Brian Sullivan, CEO at Sky Deutschland, is doing rather well at his new Munich home. A long-term News Corp staffer, with a 13-year solid reputation built at BSkyB, he has been in post at Sky-D since January 2010. He inherited a subscriber base of 2.4 million, and a reputation that German viewers were somehow different from the rest of the world and that converting them from a huge portfolio of ‘free’ channels to pay-TV would be difficult.
Sullivan strongly disagreed with this theory, and has since proved that by solving problems – some of them challenging – one by one would convince German viewers that pay-TV had value and merit. Plus, of course, having the right mix of programming!

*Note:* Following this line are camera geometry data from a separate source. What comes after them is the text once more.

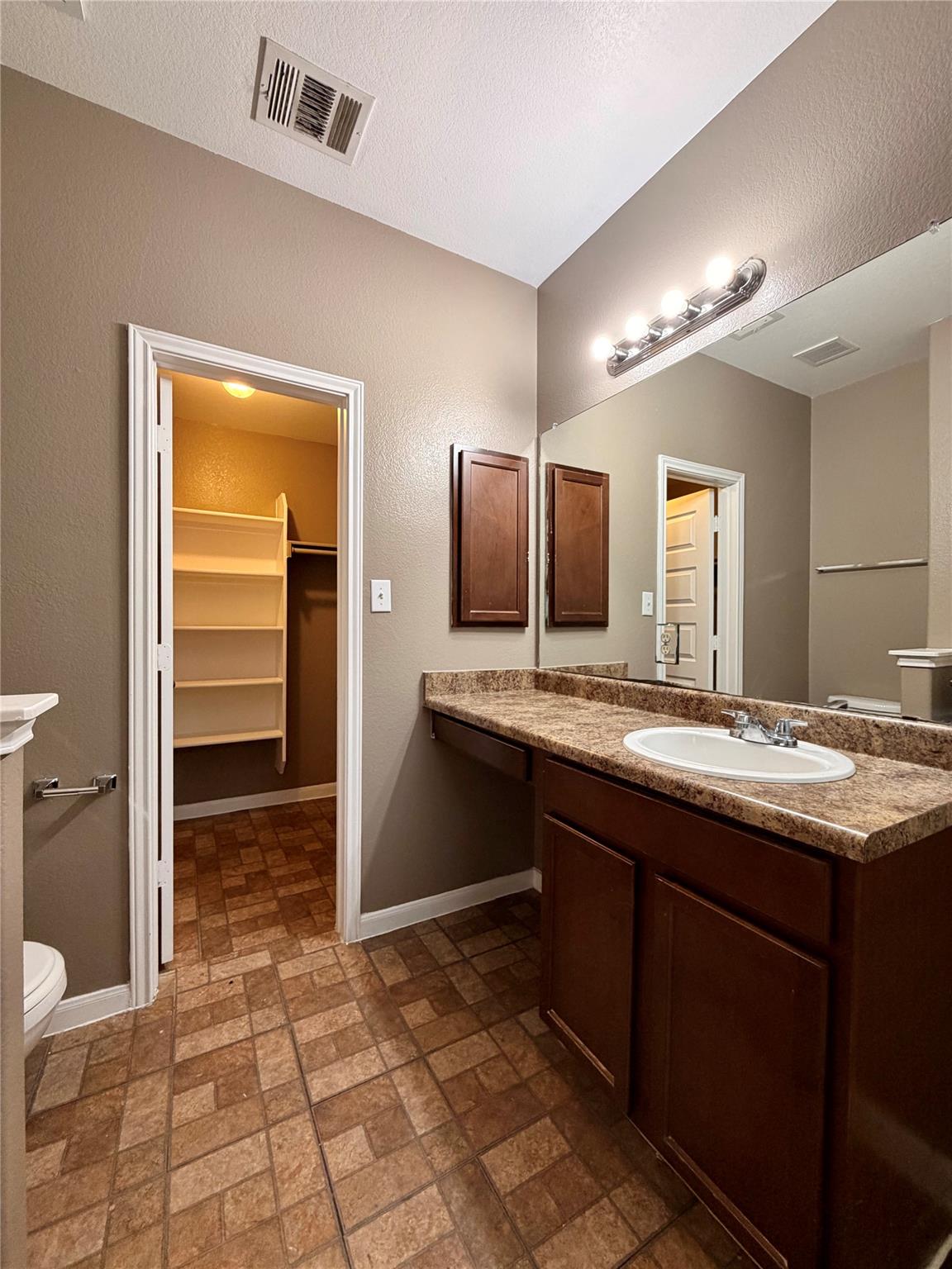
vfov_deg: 102.1
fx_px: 513
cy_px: 634
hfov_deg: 85.7
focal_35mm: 14
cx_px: 476
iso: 160
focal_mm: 2.22
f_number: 2.2
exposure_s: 1/60
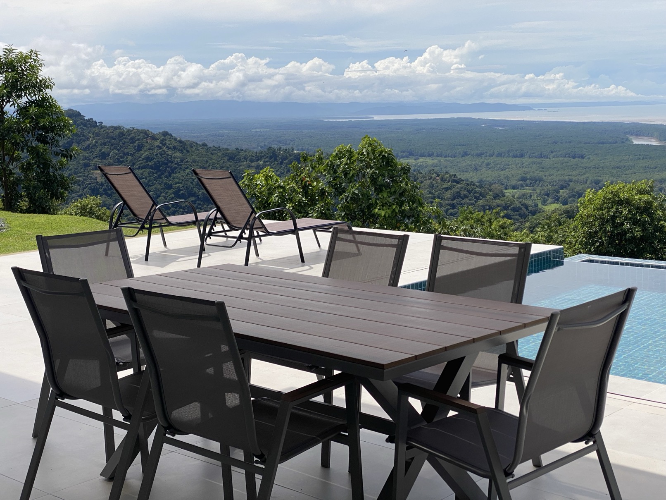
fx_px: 1000
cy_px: 250
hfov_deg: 36.8
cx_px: 333
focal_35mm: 52
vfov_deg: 28.0
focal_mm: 6
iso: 20
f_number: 2
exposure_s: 1/3195
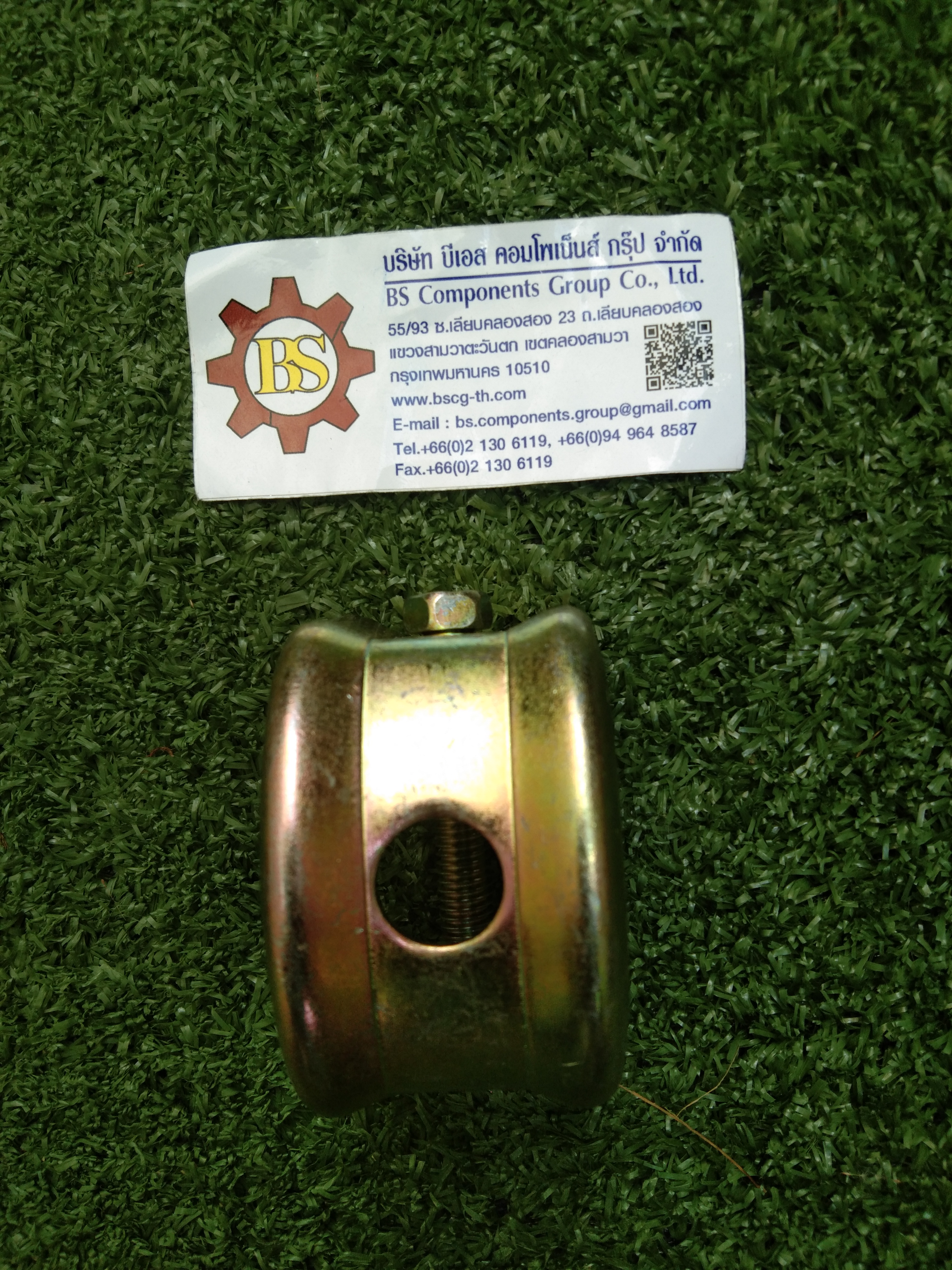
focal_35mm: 30
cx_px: 476
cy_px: 635
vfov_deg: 60.0
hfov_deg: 46.8
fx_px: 1100
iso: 71
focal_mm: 3.65
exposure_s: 1/100
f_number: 2.2
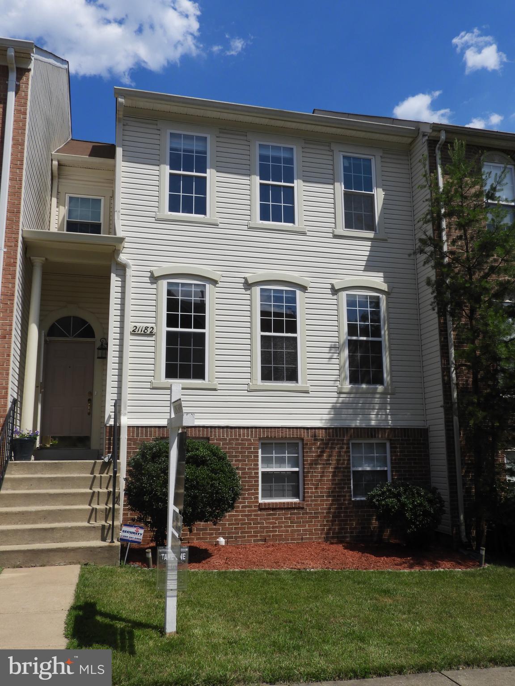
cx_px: 258
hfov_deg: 46.8
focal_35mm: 30
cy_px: 343
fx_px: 595
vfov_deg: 60.0
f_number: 3.5
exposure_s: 1/2000
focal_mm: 5.4
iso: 100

For Germany this means football. And then HDTV, and DVRs, and a solid customer service operation. Getting these ducks in a row has led to steady progress in subscriber growth, ARPU, lowering churn and revenue progress. From 2.4 million subs in 2009, the following years have seen net additions of 183,000, 359,000, 351,000 and the latest quarter-year results of 42,100 taking the grand total to 3.4 million. Put another way, Sky-D has moved from a struggling 10.3 per cent penetration in 2008 and a massive churn rate of 23 per cent, to a much healthier picture today.
Football, said Sullivan, generated a “positive effect” on sales, and this beneficial impact is expected to continue from this coming season’s exclusivity over games. In readiness for the fortconming season, Sky-D will add a ‘Sky Sports News HD’ app later this summer, delivering non-stop sports news to iPads and tablets.
Behind the scenes, Sullivan and his team have trimmed costs considerably and boosted operating margins in the process. This Q1 set of numbers has seen Sky Deutschland move into a slim operating (EBITDA) profit, and no doubt Sullivan is celebrating lavishly with a pizza. Sky-D is still some way off from real profits, but the building blocks to further success are firmly in place.
This is why News Corp is increasingly noticing what’s happening at Sky-D. Rupert Murdoch has recently increased News Corp’s stake in Sky-D to 53.8 per cent, and the market expects this to control to increase, perhaps to complete ownership. After all, what’s to stop Sullivan’s steady growth? And besides, Sky-D has no regulatory problems, is not a dominant player in the market, has 100 per cent of the TV rights to Germany’s football leagues and more than useful arrangements in place to wholesale its programming to many of Germany’s leading cable companies.
Sullivan’s service still lags behind BSkyB and Sky Italia, but there’s not a lot that can go wrong. He can now feel much more confident of – over time – getting closer to BSkyB’s 56.8 per cent of the UK subs market, or passing Sky Italia’s 35 per cent, or perhaps even France’s 59.2 per cent of homes which subscribe to pay-TV.
And shareholders seem to agree. At one point on Friday May 3rd its shares hit €5.01. After some profit taking they slipped back to close at €4.85. Within the past year they have been as low as €1.78. No wonder Rupert is happy!